** Start **
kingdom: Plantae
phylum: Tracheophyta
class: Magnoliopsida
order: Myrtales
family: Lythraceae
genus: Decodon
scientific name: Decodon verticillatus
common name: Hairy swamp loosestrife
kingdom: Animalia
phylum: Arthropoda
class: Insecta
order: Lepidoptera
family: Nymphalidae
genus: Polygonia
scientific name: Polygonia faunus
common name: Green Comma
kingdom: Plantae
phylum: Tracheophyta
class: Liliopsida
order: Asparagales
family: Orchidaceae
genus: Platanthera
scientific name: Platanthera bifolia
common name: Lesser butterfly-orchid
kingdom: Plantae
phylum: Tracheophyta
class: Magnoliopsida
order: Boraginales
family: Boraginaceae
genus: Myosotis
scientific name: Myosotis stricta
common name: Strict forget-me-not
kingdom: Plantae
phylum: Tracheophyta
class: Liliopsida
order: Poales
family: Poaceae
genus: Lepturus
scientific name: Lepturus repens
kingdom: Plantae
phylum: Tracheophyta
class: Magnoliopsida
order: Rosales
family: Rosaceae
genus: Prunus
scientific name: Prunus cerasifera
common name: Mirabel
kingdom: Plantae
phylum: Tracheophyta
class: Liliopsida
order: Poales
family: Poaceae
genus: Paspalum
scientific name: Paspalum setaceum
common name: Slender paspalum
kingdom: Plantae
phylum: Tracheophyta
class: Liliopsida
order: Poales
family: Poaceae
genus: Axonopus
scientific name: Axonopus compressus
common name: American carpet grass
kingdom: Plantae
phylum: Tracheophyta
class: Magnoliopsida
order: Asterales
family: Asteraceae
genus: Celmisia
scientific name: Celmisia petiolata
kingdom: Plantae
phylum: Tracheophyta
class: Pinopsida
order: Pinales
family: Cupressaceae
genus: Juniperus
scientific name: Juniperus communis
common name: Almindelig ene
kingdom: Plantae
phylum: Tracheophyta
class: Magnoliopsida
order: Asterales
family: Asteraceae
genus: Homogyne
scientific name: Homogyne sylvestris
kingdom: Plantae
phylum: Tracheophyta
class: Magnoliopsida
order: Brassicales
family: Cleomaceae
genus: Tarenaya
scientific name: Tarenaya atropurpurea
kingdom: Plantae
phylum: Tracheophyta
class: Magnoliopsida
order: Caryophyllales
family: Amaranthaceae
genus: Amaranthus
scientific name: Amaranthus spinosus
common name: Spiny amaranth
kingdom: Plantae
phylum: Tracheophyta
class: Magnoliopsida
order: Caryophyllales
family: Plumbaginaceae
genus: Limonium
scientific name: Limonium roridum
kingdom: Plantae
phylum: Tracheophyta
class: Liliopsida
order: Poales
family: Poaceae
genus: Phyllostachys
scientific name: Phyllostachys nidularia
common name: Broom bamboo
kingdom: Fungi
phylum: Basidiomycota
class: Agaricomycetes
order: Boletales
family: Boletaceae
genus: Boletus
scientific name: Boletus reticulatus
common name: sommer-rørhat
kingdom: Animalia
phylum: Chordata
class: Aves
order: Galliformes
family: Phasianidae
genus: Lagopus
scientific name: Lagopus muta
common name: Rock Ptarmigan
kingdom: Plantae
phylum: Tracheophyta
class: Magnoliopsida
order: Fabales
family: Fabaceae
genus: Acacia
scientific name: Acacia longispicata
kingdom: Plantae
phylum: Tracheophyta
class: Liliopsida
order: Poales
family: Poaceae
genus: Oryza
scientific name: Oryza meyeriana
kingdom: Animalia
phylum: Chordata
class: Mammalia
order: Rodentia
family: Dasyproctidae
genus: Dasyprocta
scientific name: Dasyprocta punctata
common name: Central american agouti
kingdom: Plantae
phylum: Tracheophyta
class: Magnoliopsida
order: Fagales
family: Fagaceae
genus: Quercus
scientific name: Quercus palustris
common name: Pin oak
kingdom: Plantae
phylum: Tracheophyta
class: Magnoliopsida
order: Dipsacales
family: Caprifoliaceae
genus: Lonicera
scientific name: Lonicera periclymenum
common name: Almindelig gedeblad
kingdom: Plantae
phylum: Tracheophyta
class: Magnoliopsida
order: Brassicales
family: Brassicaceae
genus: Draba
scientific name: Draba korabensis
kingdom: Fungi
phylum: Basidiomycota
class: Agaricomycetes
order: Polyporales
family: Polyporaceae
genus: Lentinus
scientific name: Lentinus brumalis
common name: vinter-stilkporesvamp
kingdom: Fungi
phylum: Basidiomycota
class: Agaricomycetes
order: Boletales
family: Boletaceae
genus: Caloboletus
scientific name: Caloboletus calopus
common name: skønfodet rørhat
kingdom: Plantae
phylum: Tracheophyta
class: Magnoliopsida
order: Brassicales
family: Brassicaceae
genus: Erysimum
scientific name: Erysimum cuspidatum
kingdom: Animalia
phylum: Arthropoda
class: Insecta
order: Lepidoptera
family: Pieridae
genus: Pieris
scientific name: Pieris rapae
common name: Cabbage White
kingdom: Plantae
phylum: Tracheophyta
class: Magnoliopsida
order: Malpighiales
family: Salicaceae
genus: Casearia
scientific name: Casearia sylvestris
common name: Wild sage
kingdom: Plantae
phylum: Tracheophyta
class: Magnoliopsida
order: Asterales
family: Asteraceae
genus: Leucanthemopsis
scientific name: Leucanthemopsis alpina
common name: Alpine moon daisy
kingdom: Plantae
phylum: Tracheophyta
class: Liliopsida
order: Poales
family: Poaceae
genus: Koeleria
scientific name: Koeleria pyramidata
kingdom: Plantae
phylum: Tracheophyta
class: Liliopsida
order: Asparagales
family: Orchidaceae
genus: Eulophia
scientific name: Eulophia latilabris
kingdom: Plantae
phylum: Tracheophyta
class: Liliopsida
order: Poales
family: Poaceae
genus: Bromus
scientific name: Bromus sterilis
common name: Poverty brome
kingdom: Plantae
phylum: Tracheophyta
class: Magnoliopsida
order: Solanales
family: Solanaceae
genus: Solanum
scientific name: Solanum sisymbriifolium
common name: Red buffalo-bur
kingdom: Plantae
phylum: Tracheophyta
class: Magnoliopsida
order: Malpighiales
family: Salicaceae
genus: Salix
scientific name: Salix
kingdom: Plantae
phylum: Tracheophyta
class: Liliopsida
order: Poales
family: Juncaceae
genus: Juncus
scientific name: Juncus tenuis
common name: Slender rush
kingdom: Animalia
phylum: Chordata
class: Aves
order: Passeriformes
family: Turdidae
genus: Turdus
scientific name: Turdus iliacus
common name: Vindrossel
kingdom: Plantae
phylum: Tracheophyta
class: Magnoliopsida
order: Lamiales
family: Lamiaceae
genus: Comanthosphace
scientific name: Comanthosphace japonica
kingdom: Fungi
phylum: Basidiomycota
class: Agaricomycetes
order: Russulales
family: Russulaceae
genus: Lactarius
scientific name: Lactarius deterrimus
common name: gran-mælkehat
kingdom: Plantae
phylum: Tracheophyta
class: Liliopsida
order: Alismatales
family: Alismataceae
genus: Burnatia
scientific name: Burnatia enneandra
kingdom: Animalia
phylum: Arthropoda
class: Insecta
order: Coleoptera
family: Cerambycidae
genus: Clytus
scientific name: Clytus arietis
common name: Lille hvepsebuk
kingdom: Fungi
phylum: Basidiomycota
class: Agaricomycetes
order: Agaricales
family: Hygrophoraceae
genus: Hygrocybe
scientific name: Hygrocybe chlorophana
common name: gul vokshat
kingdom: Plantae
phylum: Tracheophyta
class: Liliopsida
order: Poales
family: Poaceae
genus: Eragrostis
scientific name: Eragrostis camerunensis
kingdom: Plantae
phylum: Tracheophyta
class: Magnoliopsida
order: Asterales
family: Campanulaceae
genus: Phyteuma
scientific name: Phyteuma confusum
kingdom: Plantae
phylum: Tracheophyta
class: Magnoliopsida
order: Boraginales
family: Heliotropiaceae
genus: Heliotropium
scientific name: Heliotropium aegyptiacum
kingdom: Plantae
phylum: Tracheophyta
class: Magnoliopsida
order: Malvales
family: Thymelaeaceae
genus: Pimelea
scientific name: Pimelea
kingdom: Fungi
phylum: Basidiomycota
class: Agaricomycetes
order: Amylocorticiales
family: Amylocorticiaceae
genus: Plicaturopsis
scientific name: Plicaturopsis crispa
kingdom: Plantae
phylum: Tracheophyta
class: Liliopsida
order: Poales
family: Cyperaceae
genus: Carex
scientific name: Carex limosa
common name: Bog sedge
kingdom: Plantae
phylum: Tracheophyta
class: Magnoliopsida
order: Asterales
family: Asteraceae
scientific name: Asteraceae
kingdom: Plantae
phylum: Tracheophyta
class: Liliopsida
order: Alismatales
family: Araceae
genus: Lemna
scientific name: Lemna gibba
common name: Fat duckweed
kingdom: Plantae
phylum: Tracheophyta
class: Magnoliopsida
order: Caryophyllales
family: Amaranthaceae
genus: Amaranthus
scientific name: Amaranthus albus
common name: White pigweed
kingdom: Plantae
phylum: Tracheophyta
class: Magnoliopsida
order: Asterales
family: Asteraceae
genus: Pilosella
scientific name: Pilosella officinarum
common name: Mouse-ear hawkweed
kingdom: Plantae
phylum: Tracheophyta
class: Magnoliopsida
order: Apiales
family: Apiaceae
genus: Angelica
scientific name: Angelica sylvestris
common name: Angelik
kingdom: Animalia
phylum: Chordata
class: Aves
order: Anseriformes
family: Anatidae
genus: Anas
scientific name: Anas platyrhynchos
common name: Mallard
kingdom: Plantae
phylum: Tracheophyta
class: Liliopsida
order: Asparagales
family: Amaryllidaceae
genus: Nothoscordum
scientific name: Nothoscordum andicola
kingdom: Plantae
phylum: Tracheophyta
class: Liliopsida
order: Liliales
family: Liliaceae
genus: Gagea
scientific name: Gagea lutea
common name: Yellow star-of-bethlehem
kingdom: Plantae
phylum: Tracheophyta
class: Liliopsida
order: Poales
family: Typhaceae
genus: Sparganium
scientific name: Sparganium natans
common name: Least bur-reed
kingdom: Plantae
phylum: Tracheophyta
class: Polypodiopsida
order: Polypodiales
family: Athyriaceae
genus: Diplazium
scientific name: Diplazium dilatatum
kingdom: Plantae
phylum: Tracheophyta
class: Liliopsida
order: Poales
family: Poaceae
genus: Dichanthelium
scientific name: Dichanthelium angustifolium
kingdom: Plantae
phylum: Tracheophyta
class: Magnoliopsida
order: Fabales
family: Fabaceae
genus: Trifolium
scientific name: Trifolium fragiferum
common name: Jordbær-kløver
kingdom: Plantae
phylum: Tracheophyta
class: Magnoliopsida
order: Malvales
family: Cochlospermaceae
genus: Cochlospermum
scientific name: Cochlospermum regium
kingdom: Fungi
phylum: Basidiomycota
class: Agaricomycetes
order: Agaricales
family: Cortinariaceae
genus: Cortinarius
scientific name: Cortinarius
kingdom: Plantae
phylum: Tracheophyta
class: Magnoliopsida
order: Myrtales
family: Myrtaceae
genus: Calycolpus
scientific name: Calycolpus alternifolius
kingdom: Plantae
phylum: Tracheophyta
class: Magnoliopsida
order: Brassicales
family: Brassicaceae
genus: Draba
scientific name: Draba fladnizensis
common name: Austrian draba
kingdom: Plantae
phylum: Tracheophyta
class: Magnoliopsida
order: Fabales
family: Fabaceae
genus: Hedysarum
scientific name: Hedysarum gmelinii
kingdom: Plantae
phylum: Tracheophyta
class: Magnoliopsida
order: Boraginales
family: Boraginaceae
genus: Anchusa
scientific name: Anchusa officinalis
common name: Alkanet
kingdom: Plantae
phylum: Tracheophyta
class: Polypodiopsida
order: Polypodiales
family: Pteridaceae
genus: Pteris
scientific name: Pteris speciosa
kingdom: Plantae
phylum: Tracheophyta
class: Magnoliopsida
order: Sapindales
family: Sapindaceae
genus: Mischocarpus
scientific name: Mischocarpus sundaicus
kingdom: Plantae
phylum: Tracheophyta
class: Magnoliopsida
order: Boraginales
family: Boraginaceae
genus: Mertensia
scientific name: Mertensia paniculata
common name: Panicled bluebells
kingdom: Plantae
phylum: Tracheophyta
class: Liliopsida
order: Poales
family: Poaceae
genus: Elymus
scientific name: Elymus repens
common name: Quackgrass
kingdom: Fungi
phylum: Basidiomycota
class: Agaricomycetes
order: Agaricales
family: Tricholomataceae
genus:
** End **
* **WHAT TO PRODUCE**
Extract from the material above, without any change, the lines running from the line that contains "genus: Myosotis" through the line that contains "scientific name: Paspalum setaceum", including both of those lines.

* **WRITTEN ANSWER**
genus: Myosotis
scientific name: Myosotis stricta
common name: Strict forget-me-not
kingdom: Plantae
phylum: Tracheophyta
class: Liliopsida
order: Poales
family: Poaceae
genus: Lepturus
scientific name: Lepturus repens
kingdom: Plantae
phylum: Tracheophyta
class: Magnoliopsida
order: Rosales
family: Rosaceae
genus: Prunus
scientific name: Prunus cerasifera
common name: Mirabel
kingdom: Plantae
phylum: Tracheophyta
class: Liliopsida
order: Poales
family: Poaceae
genus: Paspalum
scientific name: Paspalum setaceum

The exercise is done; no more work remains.